Author: Javier Orti Priego (javierorp)
A Spanish version of this document is available here.
Development of a script to import CSV data into a database and a REST API (made with Flask and Flask-RESTPlus) that allows access to this data. The API is secured and saves requests in cache memory for 10 min. Tests are included to verify the correct access to the database with the imported data and the operation of the API.
- MySQL Community Server 8.0.24
- Python 3.9.5
- Required Python packages:
- mysql-connector-python==8.0.24
- Flask==1.1.2
- Flask-Caching==1.10.1
- flask-restplus==0.13.0
- Werkzeug==0.16.1
- PyJWT==2.1.0
You can use the requirements.txt file to install the packages:
PS > pip install -r requirements.txt
or if you want to install it in a virtual environment:
PS > pipenv install -r requirements.txt
What is described here has been tested and developed on Windows 10 Home (version 20H2, build 19042.964).
- requirements.txt: it contains the python packages needed to import the data and run the API.
- Monitoring_report.csv: it contains the data to be imported into the database and used by the API.
- import_CSV_to_mysql.py: script to import the data from the CSV file Monitoring_report.csv to be passed as an argument. Create the database, tables and user needed to make use of the API.
- api.py: raises the API so that it can be used on port 5000. It has debug mode enabled.

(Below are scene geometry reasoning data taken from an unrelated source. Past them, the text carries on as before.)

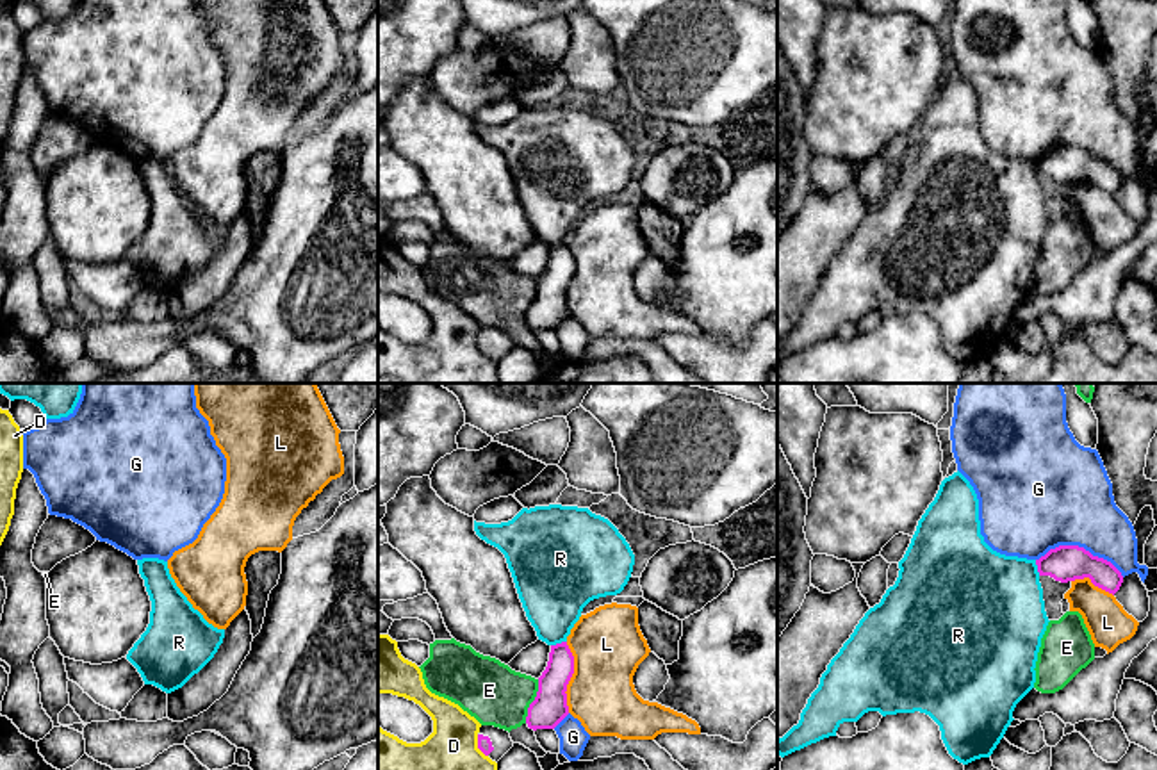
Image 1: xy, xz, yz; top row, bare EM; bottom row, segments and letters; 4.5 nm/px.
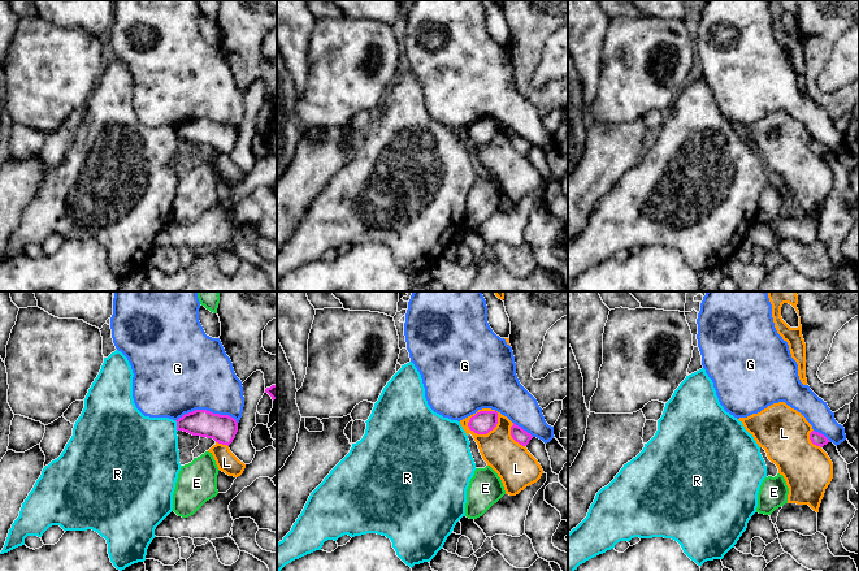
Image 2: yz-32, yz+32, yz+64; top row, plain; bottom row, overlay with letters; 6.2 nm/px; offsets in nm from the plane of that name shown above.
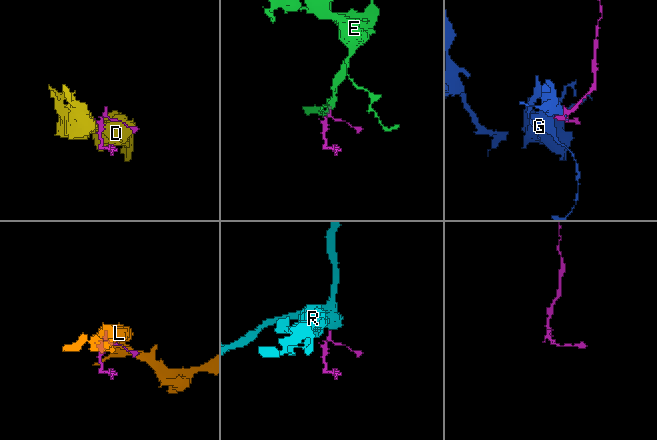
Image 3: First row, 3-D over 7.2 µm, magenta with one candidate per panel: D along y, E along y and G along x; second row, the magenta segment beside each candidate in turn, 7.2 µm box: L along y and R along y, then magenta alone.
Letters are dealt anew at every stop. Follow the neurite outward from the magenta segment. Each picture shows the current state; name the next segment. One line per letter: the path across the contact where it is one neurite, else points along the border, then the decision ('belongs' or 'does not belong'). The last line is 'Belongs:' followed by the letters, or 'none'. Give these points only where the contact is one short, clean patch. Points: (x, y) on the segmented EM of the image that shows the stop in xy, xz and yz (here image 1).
D: along xz (476, 735), (476, 745), (487, 756) | does not belong
E: does not belong
G: does not belong
L: does not belong
R: along xz (566, 640), (551, 646) | does not belong
Belongs: none

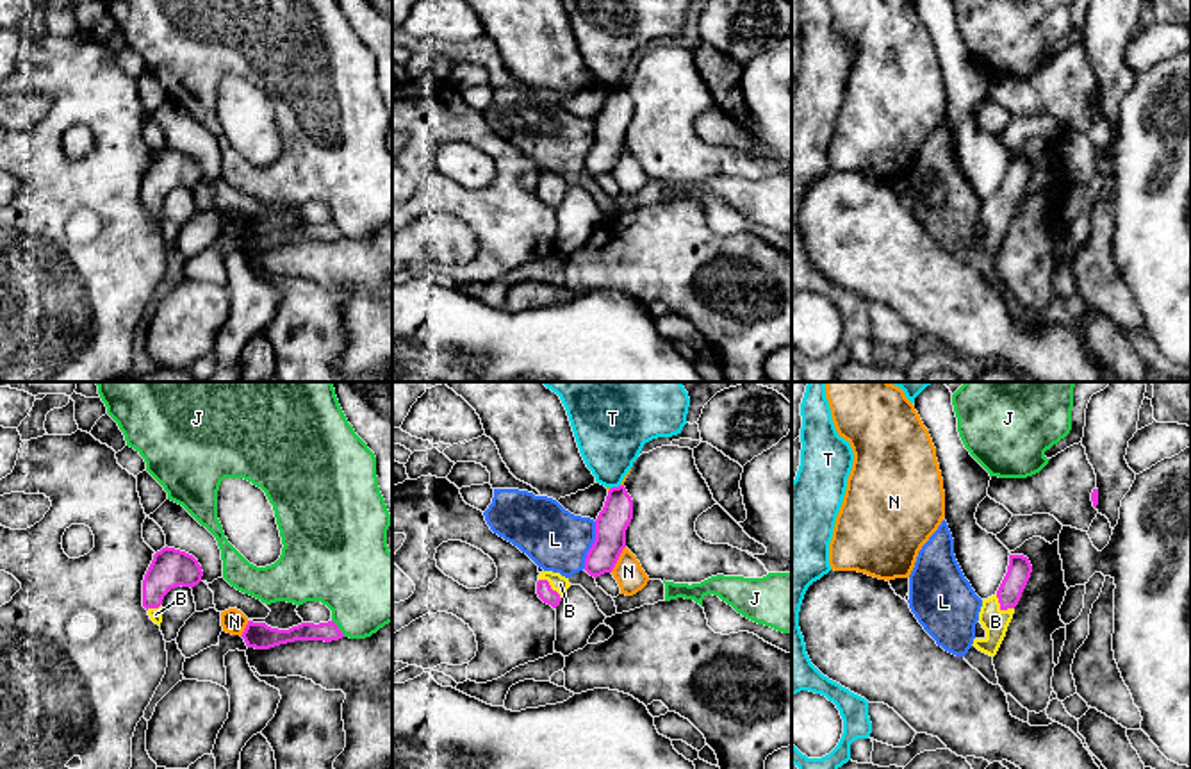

- test.py: it contains 8 unit tests that check both if the database is created correctly and if the API responds as it should.
This script imports the data from Monitoring_report.csv, for which it creates a database called elecprod and a table consumpdata, where the data will be dumped. It also creates a table of users, named as users, which will be the users that can access the API, a trigger so that all the passwords are not stored in plain text, but the SHA1 256 hash they produce is stored, and inserts a rick user with a morty password in this table. Finally, to access the database and be able to make queries, create a read-only user (it can only make select) on elecprod database, with name blue and password blue21, on the local machine.
The local database is accessed with root user and admin password, so if they are different, they must be changed in the script (db_user and db_pass variables).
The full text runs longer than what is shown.